* _Assignment_
Return, word for word, the lines of the listing from the line containing "เที่ยวบิน เที่ยวแรกจาก ธากา" up to and including the line containing "เส้นทางยอดนิยมตามเมืองจาก ธากา".
* * * * *
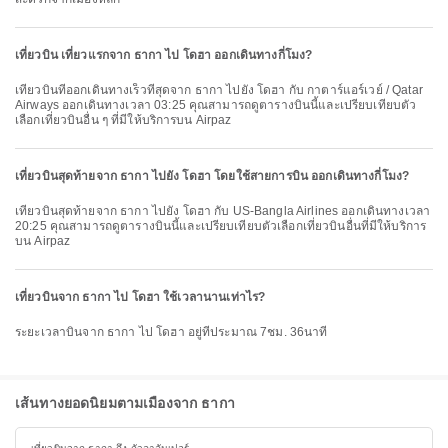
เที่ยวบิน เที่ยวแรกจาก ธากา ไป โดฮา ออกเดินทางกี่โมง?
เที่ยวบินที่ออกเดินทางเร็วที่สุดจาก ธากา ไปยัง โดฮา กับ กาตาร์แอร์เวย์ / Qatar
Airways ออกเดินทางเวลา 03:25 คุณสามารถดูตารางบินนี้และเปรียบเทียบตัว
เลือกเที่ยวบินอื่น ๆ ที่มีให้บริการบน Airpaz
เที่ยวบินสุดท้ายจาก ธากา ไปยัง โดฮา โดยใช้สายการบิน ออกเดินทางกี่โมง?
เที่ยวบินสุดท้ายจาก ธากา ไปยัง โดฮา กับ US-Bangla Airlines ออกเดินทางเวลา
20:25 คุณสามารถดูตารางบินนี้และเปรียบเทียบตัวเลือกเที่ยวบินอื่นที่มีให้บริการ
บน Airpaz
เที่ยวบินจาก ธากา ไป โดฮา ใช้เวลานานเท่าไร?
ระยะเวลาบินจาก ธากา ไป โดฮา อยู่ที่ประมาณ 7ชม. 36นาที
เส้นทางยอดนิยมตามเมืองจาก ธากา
* * * * *
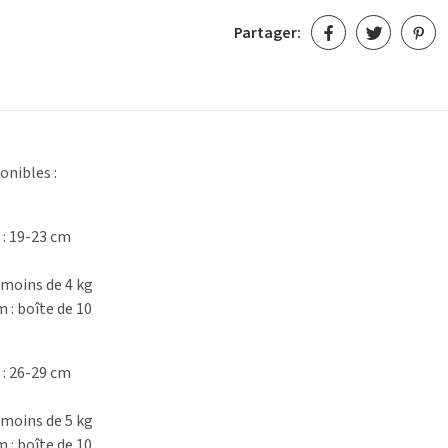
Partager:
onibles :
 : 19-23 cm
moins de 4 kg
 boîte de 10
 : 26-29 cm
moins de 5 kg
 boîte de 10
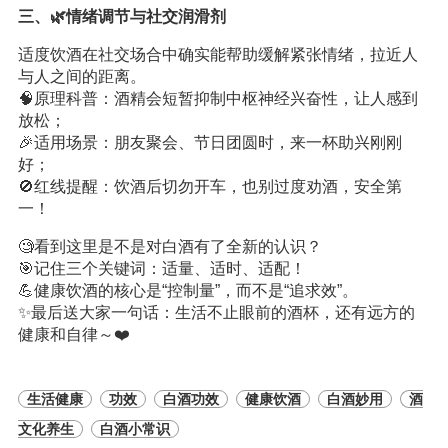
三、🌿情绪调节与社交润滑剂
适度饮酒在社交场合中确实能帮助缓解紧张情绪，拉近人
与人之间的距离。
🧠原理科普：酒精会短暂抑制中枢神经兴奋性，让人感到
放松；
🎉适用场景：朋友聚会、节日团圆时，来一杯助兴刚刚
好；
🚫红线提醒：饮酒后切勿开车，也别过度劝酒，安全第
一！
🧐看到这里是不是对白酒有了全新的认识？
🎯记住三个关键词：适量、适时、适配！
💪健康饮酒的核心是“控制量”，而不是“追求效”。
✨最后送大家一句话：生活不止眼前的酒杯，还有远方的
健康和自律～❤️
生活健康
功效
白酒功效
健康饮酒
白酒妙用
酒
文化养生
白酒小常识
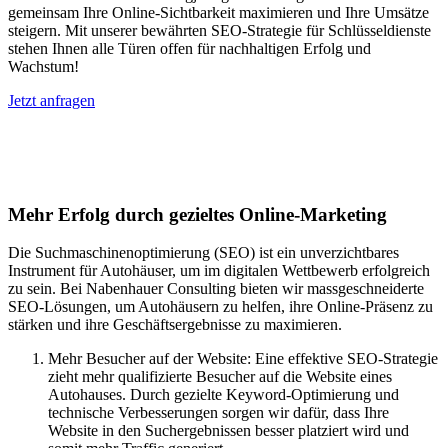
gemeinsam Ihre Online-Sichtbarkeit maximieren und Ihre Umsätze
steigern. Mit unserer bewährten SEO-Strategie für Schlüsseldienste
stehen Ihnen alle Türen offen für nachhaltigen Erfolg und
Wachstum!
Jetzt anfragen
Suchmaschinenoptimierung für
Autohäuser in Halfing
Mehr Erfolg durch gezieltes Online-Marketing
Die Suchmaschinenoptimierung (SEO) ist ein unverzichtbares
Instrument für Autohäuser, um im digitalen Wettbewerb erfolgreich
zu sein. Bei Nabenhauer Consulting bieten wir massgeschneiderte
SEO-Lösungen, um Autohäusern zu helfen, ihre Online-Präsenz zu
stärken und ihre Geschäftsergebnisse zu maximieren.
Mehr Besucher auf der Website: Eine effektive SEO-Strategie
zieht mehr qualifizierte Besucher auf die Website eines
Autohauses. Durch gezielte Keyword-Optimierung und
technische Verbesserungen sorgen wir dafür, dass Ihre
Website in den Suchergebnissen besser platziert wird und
* * * * *
* _Written reply_
เที่ยวบิน เที่ยวแรกจาก ธากา ไป โดฮา ออกเดินทางกี่โมง?
เที่ยวบินที่ออกเดินทางเร็วที่สุดจาก ธากา ไปยัง โดฮา กับ กาตาร์แอร์เวย์ / Qatar
Airways ออกเดินทางเวลา 03:25 คุณสามารถดูตารางบินนี้และเปรียบเทียบตัว
เลือกเที่ยวบินอื่น ๆ ที่มีให้บริการบน Airpaz
เที่ยวบินสุดท้ายจาก ธากา ไปยัง โดฮา โดยใช้สายการบิน ออกเดินทางกี่โมง?
เที่ยวบินสุดท้ายจาก ธากา ไปยัง โดฮา กับ US-Bangla Airlines ออกเดินทางเวลา
20:25 คุณสามารถดูตารางบินนี้และเปรียบเทียบตัวเลือกเที่ยวบินอื่นที่มีให้บริการ
บน Airpaz
เที่ยวบินจาก ธากา ไป โดฮา ใช้เวลานานเท่าไร?
ระยะเวลาบินจาก ธากา ไป โดฮา อยู่ที่ประมาณ 7ชม. 36นาที
เส้นทางยอดนิยมตามเมืองจาก ธากา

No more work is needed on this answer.